Running Differential Expression analysis

This GitHub repository includes a simple command-line interface for EdgeR. Simply type Rscript edge.R to get information on how to run it. The instructions include an example usage, which uses a counts table and metadata file available in the example/ subdirectory of this repository. The third argument to the script specifies which column in the meta file should be used for defining differential expression contrasts. Finally, the fourth argument denotes which value in that column should be used as control. For example, to compare samples across timepoints, using 0h as control, one can do

Rscript edge.R example/test.count example/meta.tsv Timepoint 0h

Likewise, to perform a comparison along the Treatment column, one would do

Rscript edge.R example/test.count example/meta.tsv Treatment Control

If the specified column contains more than two categories (such as Timepoint above), edgeR will compare each category to the control. These results will reside in logFC columns in the output file. Additionally, edgeR will perform an F-test-like comparison to determine if any genes differ across ALL categories. These results are then captured by the F, PValue and FDR columns.

The metadata file provides some flexibility in defining the comparison. For example, to perform a time-series differential expression analysis for one cell line at a time, one can simply break up their metadata file into multiple files, each limited to the cell line of interest.

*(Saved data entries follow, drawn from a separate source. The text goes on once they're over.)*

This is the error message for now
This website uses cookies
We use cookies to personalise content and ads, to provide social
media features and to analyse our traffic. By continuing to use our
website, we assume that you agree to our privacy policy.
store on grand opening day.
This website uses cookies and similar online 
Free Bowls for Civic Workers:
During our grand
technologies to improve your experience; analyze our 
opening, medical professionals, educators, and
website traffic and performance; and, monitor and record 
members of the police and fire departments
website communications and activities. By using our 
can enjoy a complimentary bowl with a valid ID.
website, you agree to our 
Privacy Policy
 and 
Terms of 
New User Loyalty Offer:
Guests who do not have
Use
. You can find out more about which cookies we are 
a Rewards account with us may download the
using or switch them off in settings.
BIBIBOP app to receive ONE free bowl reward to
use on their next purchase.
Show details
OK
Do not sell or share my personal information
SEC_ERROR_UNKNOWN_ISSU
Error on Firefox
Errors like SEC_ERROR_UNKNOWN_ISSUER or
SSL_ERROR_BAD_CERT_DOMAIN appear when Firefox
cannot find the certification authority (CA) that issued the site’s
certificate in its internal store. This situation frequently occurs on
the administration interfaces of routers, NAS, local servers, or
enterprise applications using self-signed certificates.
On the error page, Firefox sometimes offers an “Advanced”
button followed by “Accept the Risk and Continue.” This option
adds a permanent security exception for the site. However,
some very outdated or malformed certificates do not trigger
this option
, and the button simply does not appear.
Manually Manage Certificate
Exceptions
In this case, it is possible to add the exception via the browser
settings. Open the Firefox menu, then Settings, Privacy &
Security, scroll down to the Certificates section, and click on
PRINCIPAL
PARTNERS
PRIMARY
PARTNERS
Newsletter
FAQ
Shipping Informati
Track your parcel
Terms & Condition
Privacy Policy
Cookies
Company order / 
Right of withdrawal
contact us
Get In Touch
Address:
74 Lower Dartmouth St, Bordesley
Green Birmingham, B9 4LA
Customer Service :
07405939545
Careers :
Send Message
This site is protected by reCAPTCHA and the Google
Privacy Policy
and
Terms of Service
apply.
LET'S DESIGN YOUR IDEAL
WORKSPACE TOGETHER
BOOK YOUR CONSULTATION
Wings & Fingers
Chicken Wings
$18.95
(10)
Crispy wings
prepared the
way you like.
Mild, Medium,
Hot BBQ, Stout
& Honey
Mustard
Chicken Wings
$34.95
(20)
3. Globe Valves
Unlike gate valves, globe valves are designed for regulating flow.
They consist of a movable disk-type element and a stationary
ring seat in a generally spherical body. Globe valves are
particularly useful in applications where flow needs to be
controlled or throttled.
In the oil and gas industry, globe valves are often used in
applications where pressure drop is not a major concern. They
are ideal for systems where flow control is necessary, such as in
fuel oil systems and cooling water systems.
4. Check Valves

Advanced differential expression analysis

A more sophisticated differential expression analysis is available as part of the bcbio pipeline. If you remembered to include metadata in your sample_description.csv file prior to running the aligner, the usage of the follow-up RNAseq analysis is straightforward. For more information, see

(NOTE: If your sample_description.csv file did not include metadata, running bcbioRNAseq is still possible, but requires you to specify the metadata information explicitly when calling loadRNASeq().)